** TO DO **
Copy out every item below word for word, changing nothing.

** DATA SHOWN **
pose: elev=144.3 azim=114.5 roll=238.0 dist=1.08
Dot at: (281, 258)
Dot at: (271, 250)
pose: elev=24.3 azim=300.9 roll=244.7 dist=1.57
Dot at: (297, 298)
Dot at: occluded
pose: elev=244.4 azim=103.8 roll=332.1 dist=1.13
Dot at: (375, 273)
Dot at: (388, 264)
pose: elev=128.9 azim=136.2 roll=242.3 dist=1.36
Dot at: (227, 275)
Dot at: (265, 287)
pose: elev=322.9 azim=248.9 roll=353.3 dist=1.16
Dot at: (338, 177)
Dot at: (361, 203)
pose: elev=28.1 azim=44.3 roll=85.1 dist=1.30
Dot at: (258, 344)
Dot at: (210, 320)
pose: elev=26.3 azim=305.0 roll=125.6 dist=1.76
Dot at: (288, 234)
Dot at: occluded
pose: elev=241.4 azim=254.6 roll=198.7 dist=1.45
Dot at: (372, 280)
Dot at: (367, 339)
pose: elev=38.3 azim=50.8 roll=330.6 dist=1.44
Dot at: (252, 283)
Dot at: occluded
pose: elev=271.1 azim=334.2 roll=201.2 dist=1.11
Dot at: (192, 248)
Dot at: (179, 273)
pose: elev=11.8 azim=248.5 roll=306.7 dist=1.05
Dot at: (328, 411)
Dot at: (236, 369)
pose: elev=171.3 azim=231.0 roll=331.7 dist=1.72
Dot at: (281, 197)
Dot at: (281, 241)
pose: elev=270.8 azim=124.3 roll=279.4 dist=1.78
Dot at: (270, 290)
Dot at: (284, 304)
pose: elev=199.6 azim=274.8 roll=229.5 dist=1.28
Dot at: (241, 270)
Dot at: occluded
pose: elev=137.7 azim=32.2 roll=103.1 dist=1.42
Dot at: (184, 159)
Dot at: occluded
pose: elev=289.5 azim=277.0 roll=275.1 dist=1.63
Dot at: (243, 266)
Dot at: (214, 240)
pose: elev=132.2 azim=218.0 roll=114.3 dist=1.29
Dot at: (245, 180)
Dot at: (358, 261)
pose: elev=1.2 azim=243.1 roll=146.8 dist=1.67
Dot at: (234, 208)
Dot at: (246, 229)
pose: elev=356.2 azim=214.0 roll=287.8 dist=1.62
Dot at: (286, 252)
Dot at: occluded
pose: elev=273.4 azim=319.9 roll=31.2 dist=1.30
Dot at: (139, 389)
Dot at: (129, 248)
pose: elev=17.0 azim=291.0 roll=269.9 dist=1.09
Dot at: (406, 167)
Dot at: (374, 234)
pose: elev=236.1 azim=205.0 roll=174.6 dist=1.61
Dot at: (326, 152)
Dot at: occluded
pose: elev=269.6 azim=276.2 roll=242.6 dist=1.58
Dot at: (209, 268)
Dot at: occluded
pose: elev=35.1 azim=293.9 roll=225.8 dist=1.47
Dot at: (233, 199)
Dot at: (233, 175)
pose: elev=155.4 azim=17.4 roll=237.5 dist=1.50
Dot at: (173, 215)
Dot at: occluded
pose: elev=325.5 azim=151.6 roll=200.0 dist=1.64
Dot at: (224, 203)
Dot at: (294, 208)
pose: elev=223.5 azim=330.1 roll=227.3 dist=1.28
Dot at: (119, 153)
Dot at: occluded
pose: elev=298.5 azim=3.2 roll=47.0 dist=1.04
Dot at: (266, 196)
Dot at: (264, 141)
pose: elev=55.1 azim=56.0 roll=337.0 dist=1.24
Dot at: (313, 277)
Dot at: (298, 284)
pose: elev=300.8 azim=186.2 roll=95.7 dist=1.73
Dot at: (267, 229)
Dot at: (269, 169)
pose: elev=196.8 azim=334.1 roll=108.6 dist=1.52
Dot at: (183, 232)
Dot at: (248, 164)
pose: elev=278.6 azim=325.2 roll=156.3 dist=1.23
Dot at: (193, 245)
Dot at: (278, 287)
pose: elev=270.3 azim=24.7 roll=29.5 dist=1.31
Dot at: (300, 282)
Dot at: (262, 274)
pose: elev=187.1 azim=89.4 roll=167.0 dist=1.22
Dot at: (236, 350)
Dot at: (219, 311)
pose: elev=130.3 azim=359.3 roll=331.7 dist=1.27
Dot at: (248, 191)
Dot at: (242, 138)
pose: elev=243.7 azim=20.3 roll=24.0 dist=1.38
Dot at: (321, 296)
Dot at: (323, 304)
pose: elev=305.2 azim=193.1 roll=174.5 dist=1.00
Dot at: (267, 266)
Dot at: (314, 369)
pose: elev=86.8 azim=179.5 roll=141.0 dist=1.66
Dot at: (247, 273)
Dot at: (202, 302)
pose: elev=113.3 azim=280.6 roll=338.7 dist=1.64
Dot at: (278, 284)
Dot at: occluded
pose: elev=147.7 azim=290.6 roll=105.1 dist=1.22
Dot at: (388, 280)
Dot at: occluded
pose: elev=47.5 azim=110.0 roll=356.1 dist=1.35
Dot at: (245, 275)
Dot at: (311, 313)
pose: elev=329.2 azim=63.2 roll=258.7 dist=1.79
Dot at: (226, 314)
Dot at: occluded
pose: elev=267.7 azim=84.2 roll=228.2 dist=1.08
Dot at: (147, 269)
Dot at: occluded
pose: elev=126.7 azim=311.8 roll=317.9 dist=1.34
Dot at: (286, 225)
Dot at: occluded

** CORRECT OUTPUT **
pose: elev=144.3 azim=114.5 roll=238.0 dist=1.08
Dot at: (281, 258)
Dot at: (271, 250)
pose: elev=24.3 azim=300.9 roll=244.7 dist=1.57
Dot at: (297, 298)
Dot at: occluded
pose: elev=244.4 azim=103.8 roll=332.1 dist=1.13
Dot at: (375, 273)
Dot at: (388, 264)
pose: elev=128.9 azim=136.2 roll=242.3 dist=1.36
Dot at: (227, 275)
Dot at: (265, 287)
pose: elev=322.9 azim=248.9 roll=353.3 dist=1.16
Dot at: (338, 177)
Dot at: (361, 203)
pose: elev=28.1 azim=44.3 roll=85.1 dist=1.30
Dot at: (258, 344)
Dot at: (210, 320)
pose: elev=26.3 azim=305.0 roll=125.6 dist=1.76
Dot at: (288, 234)
Dot at: occluded
pose: elev=241.4 azim=254.6 roll=198.7 dist=1.45
Dot at: (372, 280)
Dot at: (367, 339)
pose: elev=38.3 azim=50.8 roll=330.6 dist=1.44
Dot at: (252, 283)
Dot at: occluded
pose: elev=271.1 azim=334.2 roll=201.2 dist=1.11
Dot at: (192, 248)
Dot at: (179, 273)
pose: elev=11.8 azim=248.5 roll=306.7 dist=1.05
Dot at: (328, 411)
Dot at: (236, 369)
pose: elev=171.3 azim=231.0 roll=331.7 dist=1.72
Dot at: (281, 197)
Dot at: (281, 241)
pose: elev=270.8 azim=124.3 roll=279.4 dist=1.78
Dot at: (270, 290)
Dot at: (284, 304)
pose: elev=199.6 azim=274.8 roll=229.5 dist=1.28
Dot at: (241, 270)
Dot at: occluded
pose: elev=137.7 azim=32.2 roll=103.1 dist=1.42
Dot at: (184, 159)
Dot at: occluded
pose: elev=289.5 azim=277.0 roll=275.1 dist=1.63
Dot at: (243, 266)
Dot at: (214, 240)
pose: elev=132.2 azim=218.0 roll=114.3 dist=1.29
Dot at: (245, 180)
Dot at: (358, 261)
pose: elev=1.2 azim=243.1 roll=146.8 dist=1.67
Dot at: (234, 208)
Dot at: (246, 229)
pose: elev=356.2 azim=214.0 roll=287.8 dist=1.62
Dot at: (286, 252)
Dot at: occluded
pose: elev=273.4 azim=319.9 roll=31.2 dist=1.30
Dot at: (139, 389)
Dot at: (129, 248)
pose: elev=17.0 azim=291.0 roll=269.9 dist=1.09
Dot at: (406, 167)
Dot at: (374, 234)
pose: elev=236.1 azim=205.0 roll=174.6 dist=1.61
Dot at: (326, 152)
Dot at: occluded
pose: elev=269.6 azim=276.2 roll=242.6 dist=1.58
Dot at: (209, 268)
Dot at: occluded
pose: elev=35.1 azim=293.9 roll=225.8 dist=1.47
Dot at: (233, 199)
Dot at: (233, 175)
pose: elev=155.4 azim=17.4 roll=237.5 dist=1.50
Dot at: (173, 215)
Dot at: occluded
pose: elev=325.5 azim=151.6 roll=200.0 dist=1.64
Dot at: (224, 203)
Dot at: (294, 208)
pose: elev=223.5 azim=330.1 roll=227.3 dist=1.28
Dot at: (119, 153)
Dot at: occluded
pose: elev=298.5 azim=3.2 roll=47.0 dist=1.04
Dot at: (266, 196)
Dot at: (264, 141)
pose: elev=55.1 azim=56.0 roll=337.0 dist=1.24
Dot at: (313, 277)
Dot at: (298, 284)
pose: elev=300.8 azim=186.2 roll=95.7 dist=1.73
Dot at: (267, 229)
Dot at: (269, 169)
pose: elev=196.8 azim=334.1 roll=108.6 dist=1.52
Dot at: (183, 232)
Dot at: (248, 164)
pose: elev=278.6 azim=325.2 roll=156.3 dist=1.23
Dot at: (193, 245)
Dot at: (278, 287)
pose: elev=270.3 azim=24.7 roll=29.5 dist=1.31
Dot at: (300, 282)
Dot at: (262, 274)
pose: elev=187.1 azim=89.4 roll=167.0 dist=1.22
Dot at: (236, 350)
Dot at: (219, 311)
pose: elev=130.3 azim=359.3 roll=331.7 dist=1.27
Dot at: (248, 191)
Dot at: (242, 138)
pose: elev=243.7 azim=20.3 roll=24.0 dist=1.38
Dot at: (321, 296)
Dot at: (323, 304)
pose: elev=305.2 azim=193.1 roll=174.5 dist=1.00
Dot at: (267, 266)
Dot at: (314, 369)
pose: elev=86.8 azim=179.5 roll=141.0 dist=1.66
Dot at: (247, 273)
Dot at: (202, 302)
pose: elev=113.3 azim=280.6 roll=338.7 dist=1.64
Dot at: (278, 284)
Dot at: occluded
pose: elev=147.7 azim=290.6 roll=105.1 dist=1.22
Dot at: (388, 280)
Dot at: occluded
pose: elev=47.5 azim=110.0 roll=356.1 dist=1.35
Dot at: (245, 275)
Dot at: (311, 313)
pose: elev=329.2 azim=63.2 roll=258.7 dist=1.79
Dot at: (226, 314)
Dot at: occluded
pose: elev=267.7 azim=84.2 roll=228.2 dist=1.08
Dot at: (147, 269)
Dot at: occluded
pose: elev=126.7 azim=311.8 roll=317.9 dist=1.34
Dot at: (286, 225)
Dot at: occluded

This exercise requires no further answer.